The school district spends more than $20,000 per student, a stunning amount, yet has repeatedly failed to meet federal academic standards. School officials might well be responding to federal education bureaucrats who have increasingly been sniffing around for civil rights violations by schools that fail to provide minority students enough “access” to honors programs. Progressive Evanston being nailed for such discrimination would be high irony, indeed.

Yes, they should raise standards and provide all students an opportunity to think of themselves as special students—if they are able to reach the highest achievement levels. But why they have to abolish a merit-based honors course to do it remains a dumbfounding mystery.

6 Comments »

  • Pat Hickey said:

    The Bumper Sticker Industry takes a modest hit.

  • Dan Kelley said:

    The social engineers at the Board of Education for the Evanston School District cannot give it a rest. Their offices were located in a former mansion with expansive grounds and they waste money left and right. Their answer to every problem is to spend more money. Test scores have not increased.

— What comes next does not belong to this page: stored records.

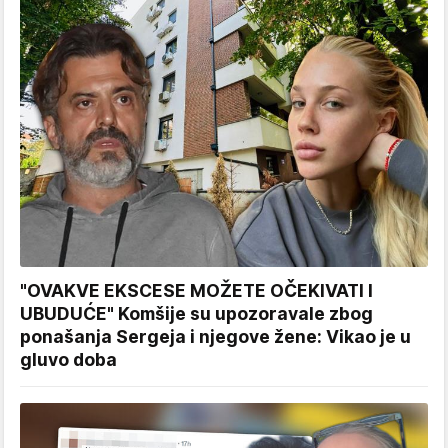
"OVAKVE EKSCESE MOŽETE OČEKIVATI I
UBUDUĆE" Komšije su upozoravale zbog
ponašanja Sergeja i njegove žene: Vikao je u
gluvo doba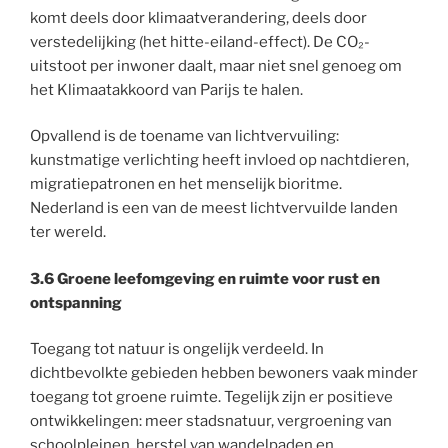
komt deels door klimaatverandering, deels door
verstedelijking (het hitte-eiland-effect). De CO₂-
uitstoot per inwoner daalt, maar niet snel genoeg om
het Klimaatakkoord van Parijs te halen.
Opvallend is de toename van lichtvervuiling:
kunstmatige verlichting heeft invloed op nachtdieren,
migratiepatronen en het menselijk bioritme.
Nederland is een van de meest lichtvervuilde landen
ter wereld.
3.6 Groene leefomgeving en ruimte voor rust
en
ontspanning
Toegang tot natuur is ongelijk verdeeld. In
dichtbevolkte gebieden hebben bewoners vaak minder
toegang tot groene ruimte. Tegelijk zijn er positieve
ontwikkelingen: meer stadsnatuur, vergroening van
schoolpleinen, herstel van wandelpaden en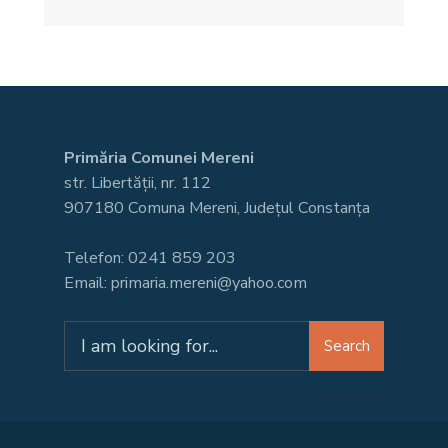
Primăria Comunei Mereni
str. Libertății, nr. 112
907180 Comuna Mereni, Județul Constanța
Telefon: 0241 859 203
Email: primaria.mereni@yahoo.com
Search
Search
for: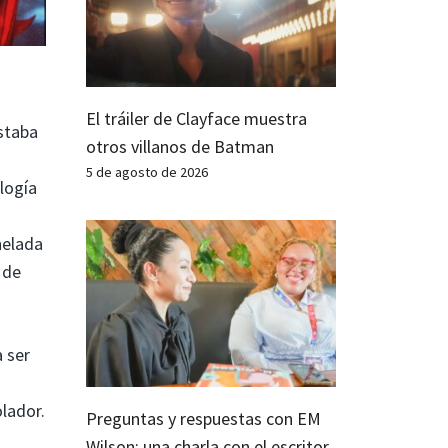
El tráiler de Clayface muestra
estaba
otros villanos de Batman
o
5 de agosto de 2026
ilogía
helada
 de
 ser
olador.
Preguntas y respuestas con EM
Wilson: una charla con el escritor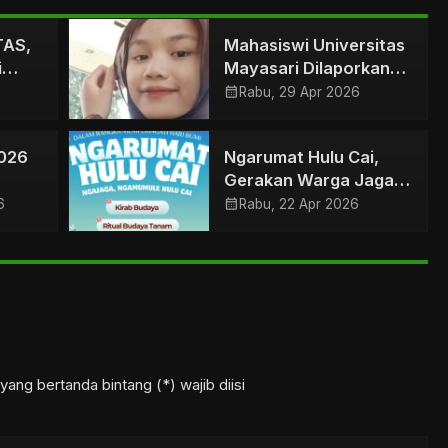
TAS,
Mahasiswi Universitas
i
Mayasari Dilaporkan
Hilang di Kota
calendar_month
Rabu, 29 Apr 2026
Tasikmalaya
2026
Ngarumat Hulu Cai,
Gerakan Warga Jaga
eduli
Air Bersih
calendar_month
6
Rabu, 22 Apr 2026
yang bertanda bintang (*) wajib diisi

    Evanston used to be the best public high school in Illinois, but those days are long gone.

  • Rufino Torres said:

    lol to Pat Hickey!

  • Terry Przybylski said:

    The definition of modern liberals: People who are educated way beyond their intelligence!

  • Kip MacMillan said:

    Im sad to see that ETHS has taken this step backward. What used to be a top notch high school educational opportunity is losing sight of whats important. Hopefully more clear thinking people will get in and let excellence and hard work matter.

  • Mugwa said:

    Clear case of discrimination against being white. It violates equal protection under the scheme to liquidate any evidence that whites are superior in some aspects to other races. Seems like all races have clusters of things they are better at, but whites aren’t allowed to have theirs. Its something a huge lawsuit should address against the school. If its not addressed it will spread like a cancer elsewhere. I hope that they don’t let this one go.